Some children experience a delay in binocular vision and one eye may not work as effectively as the other eye in receiving and sending messages to the brain. The resulting condition is known as amblyopia (known as lazy eye) where the eyes are unable to work together to form one image and strabismus, most commonly known as cross eye. It affects approximately 2-3% of all children. For these children early intervention may assist the doctors to treat the condition with exercise but for others lazy eye surgery is the only treatment of choice. Lazy Eye can affect older people who have not been treated when the condition develops in childhood.

Lazy Eye Surgery

What is Lazy Eye Surgery?

When a child requires surgery for this eye condition, it is usually because medical treatments, typically exercises for the eye and possibly using an eye patch and correction spectacles for part or all of the day has been ineffective.  The child has what is popularly known as “cross eyes”.  A child with lazy eye cannot see clearly or at all through the eye that has been affected by the condition. The severity of the condition and therefore the likelihood of the need for surgical intervention increases with the age of the child.

Lazy Eye Surgery Procedure

Surgery itself will not correct the vision, but will provide an aesthetically normal looking eye that does not “cross” when the child focuses on an object.  Only 20% of children who require the surgery will eventually have normal vision through both eyes.  The younger the child is at time of diagnosis, the more chance there is that a combination of therapy and surgery will assist the child to develop normal vision.

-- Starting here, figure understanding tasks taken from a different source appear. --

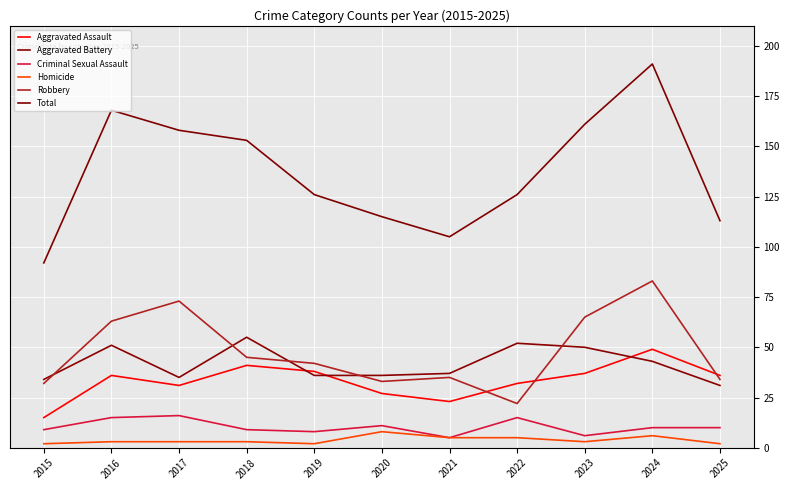

How many lines are shown in the chart?

6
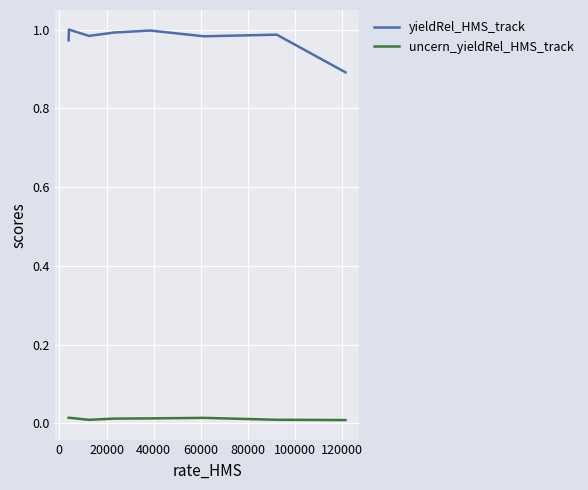

Rank the series by their average value, from lowest to highest.

uncern_yieldRel_HMS_track, yieldRel_HMS_track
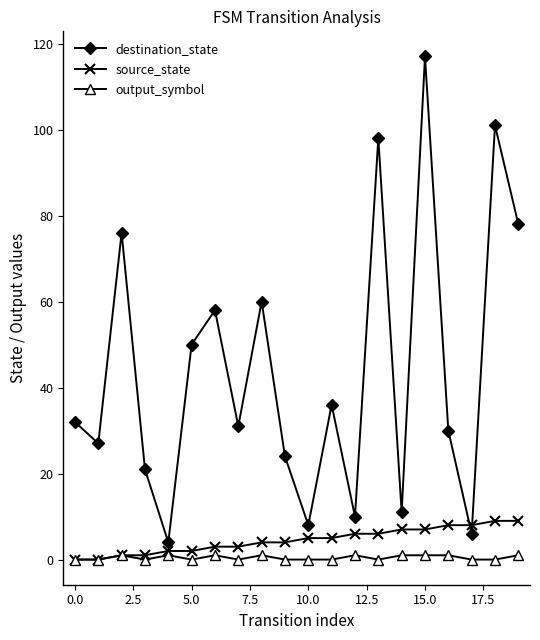

Which series has the widest spread of values?

destination_state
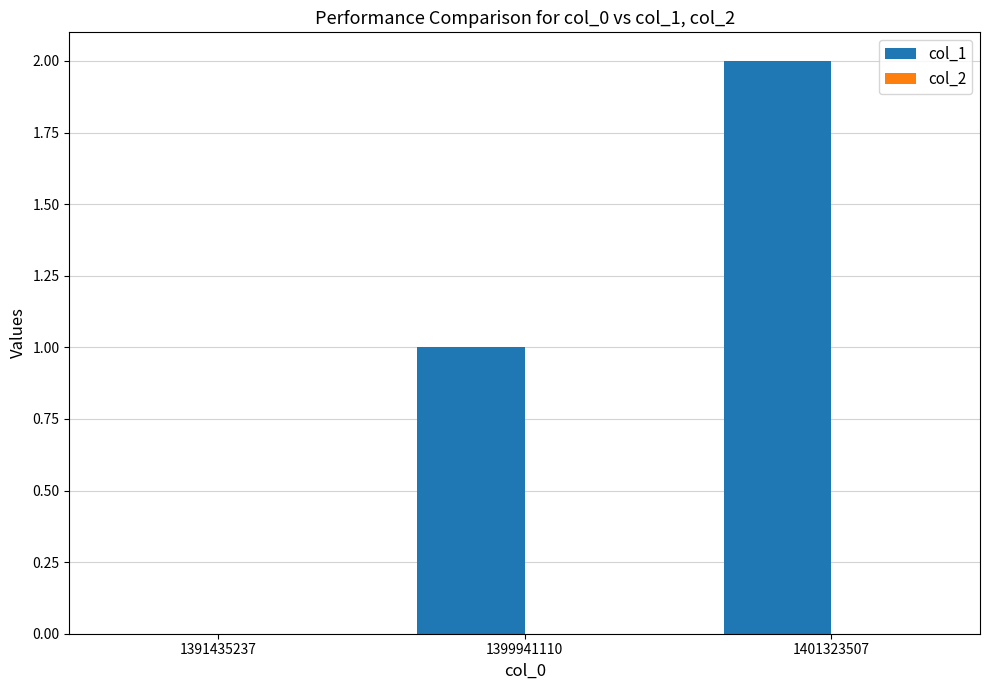

What is the change in value from 1391435237 to 1399941110?

+1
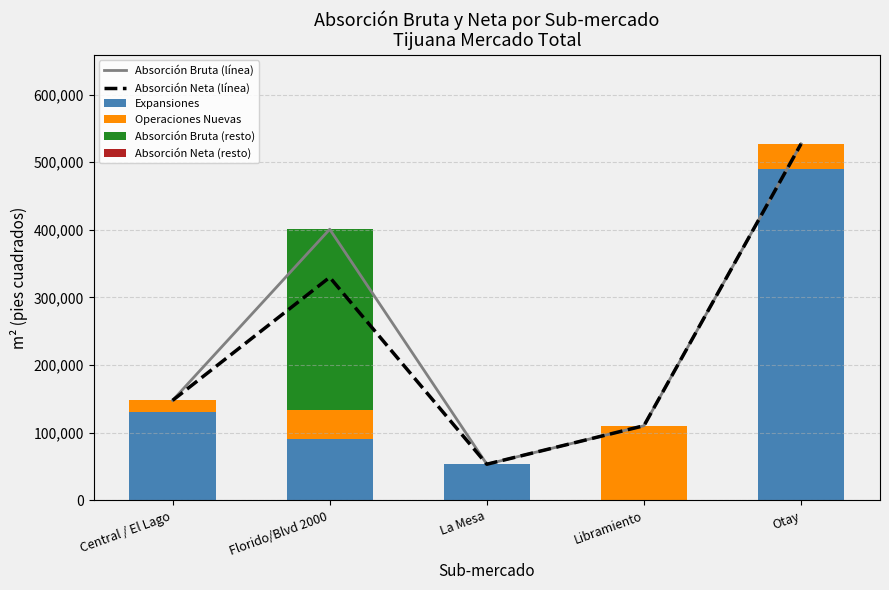

Which series has the largest total across all categories?

Absorción Bruta (línea)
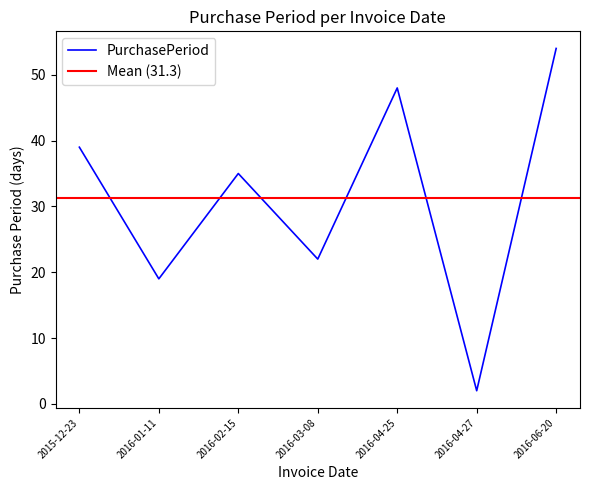

Read the value at 2015-12-23, to the nearest 10.

40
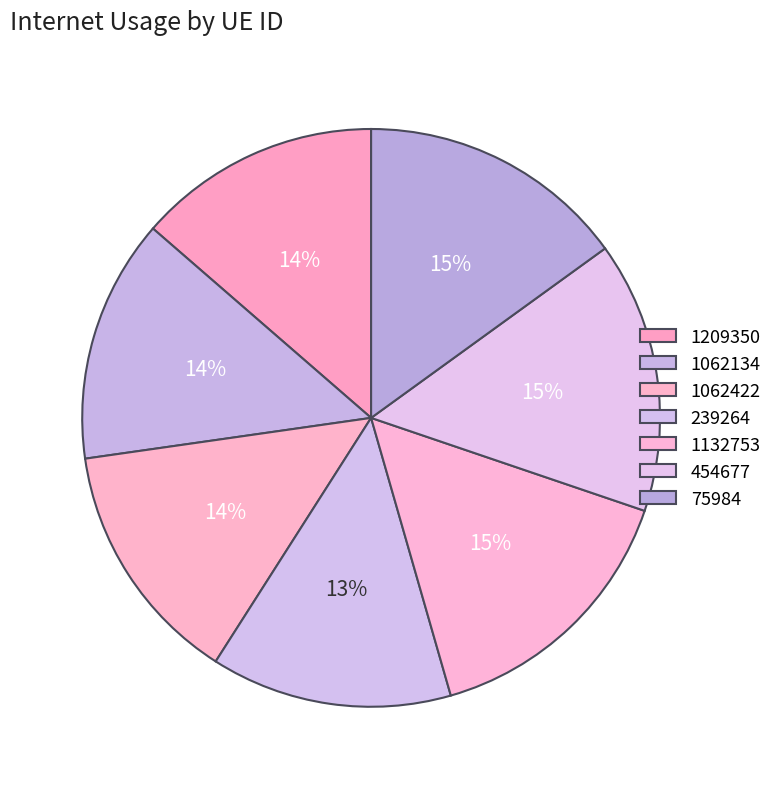

Between 1132753 and 454677, which is larger?

1132753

Surgery is performed under general anaesthetic and means the child must be hospitalised.  The operation itself is intended to align the two eyes so they appear normal visually, however very rarely will the operation create an improved eye sight.  A percentage of patients will require repeat surgery in later years if the condition returns.  It is important to continue to have eye sight checked regularly by an optomologist as on-going vision problems may continue and may require corrective spectacles or other treatment as a follow up to the eye surgery.

Costs of Lazy Eye Surgery

The NHS will cover the cost of elective surgery for improving a lazy eye.  In most cases all costs are covered associated with treatment, surgery and follow up.  Private consultation is available and price will vary according to the doctor and clinic consulted.  It is worth contacting more than one clinic to compare the costs and to discuss options with private health insurance providers if it is available.  Some clinics provide finance to assist with the cost of eye surgery spread over a period of time or years.

Lazy eye surgery is a useful means of reducing the severity of double vision and increasing the self confidence in children and when associated with successful treatment under 10 years of age, many children will lead normal lives with no on-going visual problems.